I’m going to say something out loud that men will not believe a woman said. It was reading Joseph Pearce’s book on Romeo and Juliet that encouraged me. His outspoken disapproval of Romeo further emboldened me. So—if this makes women mad, don’t blame me. It was Joseph who inspired it.

In plain words, it’s this: Men rule. Unless a woman takes brain-altering chemicals or does other weird and dangerous things to her body, she faces the horror of abortion or the pain of childbirth, followed by either the heartbreak of surrendering her child or the difficulty of rearing it alone.

This is what makes women angry: We are at the mercy of men. Men have nothing to lose; they take no risks. Women have everything to lose and risk their lives. If responsibility is placed on a balancing scale, the man’s side of the scale will carry no weight at all while the woman’s side will crash under the load. That’s the way it is. That’s why women poison their bodies, demand abortion and all sorts of nightmarish things, and scream for an equality they can never have—they’re trying to balance the scale. But no matter what horrific things they do to themselves, physically, emotionally, even spiritually; and no matter how much they rant about it, they can’t balance that scale. They have no power—it has nothing to do with any law or lack of law. It’s about power. Women deny this. Men deny this. There are lots of lovely words to camouflage it, but take away all the poetry or philosophy, all the lovely words—and there it is.

Brain chemistry and the inborn instinct to reproduce make people talk a lot about “love.” But only one kind lasts and women have only one way to tell whether what’s going on is that kind. My neighbor recently passed at the age of 87. Her husband had been dead for 20 years, and she mourned him every day of those 20 years. What, I asked her, accounted for the love she still felt for him. Here it is: “I was 17 when I met Jack and I was immediately crazy about him. I tried everything I could to seduce him, but it didn’t work until our wedding night—and I won’t tell you anything about that. What I will tell you is that I trusted him—because I knew I could. That made all the difference—on our wedding night and on every day after that for more than 50 years.”
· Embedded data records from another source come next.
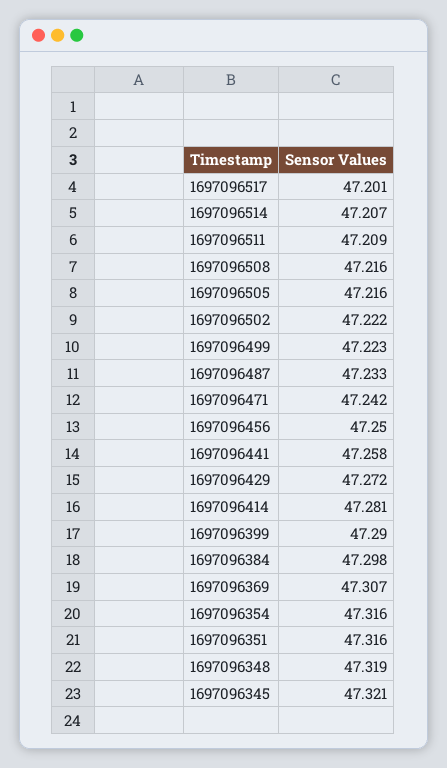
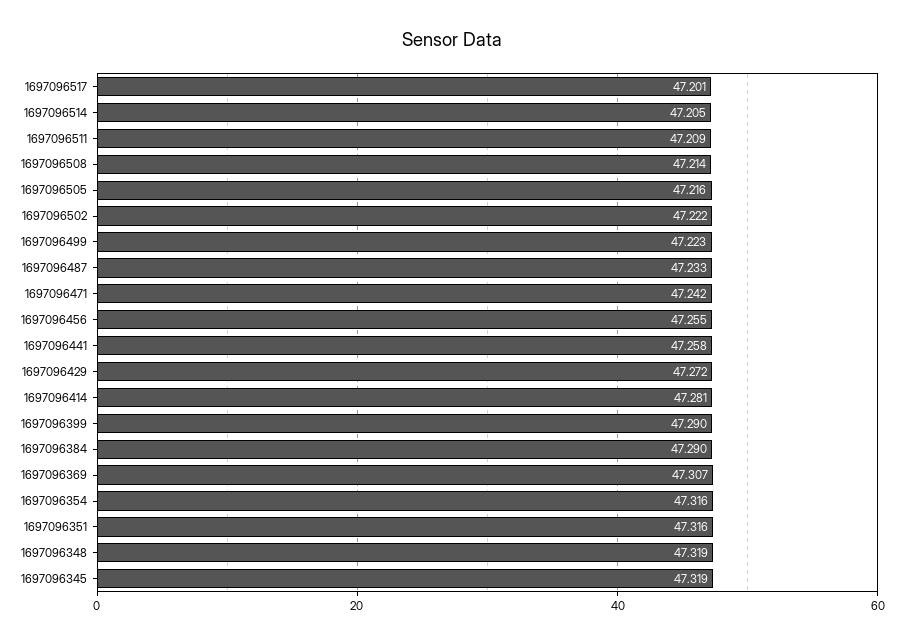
  {
    "1697096517": 47.201,
-   "1697096514": 47.207,
+   "1697096514": 47.205,
    "1697096511": 47.209,
-   "1697096508": 47.216,
+   "1697096508": 47.214,
    "1697096505": 47.216,
    "1697096502": 47.222,
    "1697096499": 47.223,
    "1697096487": 47.233,
    "1697096471": 47.242,
-   "1697096456": 47.25,
+   "1697096456": 47.255,
    "1697096441": 47.258,
    "1697096429": 47.272,
    "1697096414": 47.281,
    "1697096399": 47.29,
-   "1697096384": 47.298,
+   "1697096384": 47.29,
    "1697096369": 47.307,
    "1697096354": 47.316,
    "1697096351": 47.316,
    "1697096348": 47.319,
-   "1697096345": 47.321
+   "1697096345": 47.319
  }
When people have sex before they’re married, something far more than mere sex happens between them. I had a student who was in love with a boy and dated him for a long time—until she got pregnant and had a child out of wedlock. She kept the baby and continued to live at home with her parents. But nothing that boy could say or do would make her return to him—and he tried—because in spite of all his protestations to the contrary, she knew he didn’t love her. She was right. After graduation, he joined the army; she married someone she could love and respect as her husband and as a father for her child—because he was someone she could trust.

The confusion over responsibility and power has caused much sorrow and destruction. Women have all the responsibility and men have all the power. It’s that graphically simple. A woman who denies it is vain and foolish. A man who denies it is weak and a scoundrel.